By Rose Hoban
State employees rallied to support one of their own on Wednesday at the legislative building in an effort to save the life of a lobbyist who represents the State Employees Association of North Carolina.
In June, Kevin LeConte was feeling run down and had a cut that wouldn’t heal. So he went to the doctor.
“We were down here lobbying, and he called and said, ‘I need to go to the hospital,’” recalled Ardis Watkins, a fellow SEANC lobbyist. “He had been in just two days before and his counts at that point were critical.”
“When he asked the oncologist if he could have a day or two before he went to UNC,” Watkins said, “the answer was absolutely not, the ambulance was coming.”
That’s why Watkins organized a bone marrow transplant registry day at the General Assembly building Wednesday, where more than 200 people submitted swabs to be part of a nationwide database of people willing to donate bone marrow or stem cells.
LeConte is the second high-profile figure in the Triangle who is now looking for a bone marrow transplant to treat his leukemia. Orange and Chatham county Superior Court Judge Carl Fox is also looking for bone marrow after being diagnosed with another form of blood cell cancer in April.
And it only takes a swab in the mouth to become part of the registry, said Crystal Navarro, a donor organizer from Delete Blood Cancer.
“The swab goes onto a registry, and the person’s information will sit on the registry,” Navarro explained. “If they are found as a match for someone, then what will happen is we’ll contact them and they may be asked to donate either stem cells or bone marrow if there’s a match.”

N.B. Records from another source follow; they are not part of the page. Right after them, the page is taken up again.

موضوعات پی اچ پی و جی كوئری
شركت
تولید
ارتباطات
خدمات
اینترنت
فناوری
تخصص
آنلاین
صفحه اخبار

Bone marrow is used to treat blood cancers such as lymphoma, leukemia and myeloma, along with other blood disorders such as aplastic anemia and sickle cell anemia. The blood-forming cells in bone marrow replace a patient’s unhealthy marrow cells with healthy ones.
A complication for Fox, who is black, is that there are currently too few blacks on the registry. So a number of black lawmakers were rubbing the inside of their cheeks with swabs to give a sample.
“We continually strive to increase the size and diversity of the Be The Match Registry to improve all patients’ chance for a cure,” Alyse Brunella, a press representative for the national registry, wrote in an email.
According to Delete Blood Cancer, about 14,000 people need the donations annually, but only about half can get one, in part because the matching criteria are stringent and there’s often not a match to be found.
Delete Blood Cancer and other organizations recruit and collect donations to be included in the Be The Match Registry.
Came together quickly
Watkins said the event came together quickly once she and her colleagues learned of LeConte’s need for bone marrow. Legislative leaders loaned their support to the effort.
She said House Speaker Tim Moore (R-Kings Mountain) and Senate President Pro Tempore Phil Berger (R-Eden) were at the 9 a.m. kickoff inside the legislative building on East Jones Street.
“That was one of the most inspiring sights I’ve seen around here; everybody was just so invested in it,” Watkins said.
Donors must be between the ages of 18 and 55 and in generally good health. Cancer survivors and people with chronic diseases such as diabetes or chronic infections such as HIV or hepatitis are not allowed to donate.
When a person signs up, DNA from cells taken during a cheek swab are analyzed for HLA antigens on the cell, markers known as a person’s “genetic identity.” Eight different markers on the cell are recorded.
Then if a patient needs donor marrow, the registry aims to match at least seven of the eight markers.
“A sibling who is an eligible donor and a full HLA match is the preferred option in most cases,” Brunella wrote. “However, 70 percent of patients will not have a family donor match and can turn to the Be The Match Registry to search for an unrelated donor or cord blood unit.”
If a donor is matched, the procedure for taking the bone marrow is a simple outpatient procedure, Navarro said.
“If you put your hand on your hip, where your thumb rests [is] where we’ll extract it from your hip with a syringe,” she said.
Most people end up with a sore hip for a few weeks.
“It varies per person, but you do recover, and you’ve saved someone’s life,” Navarro said.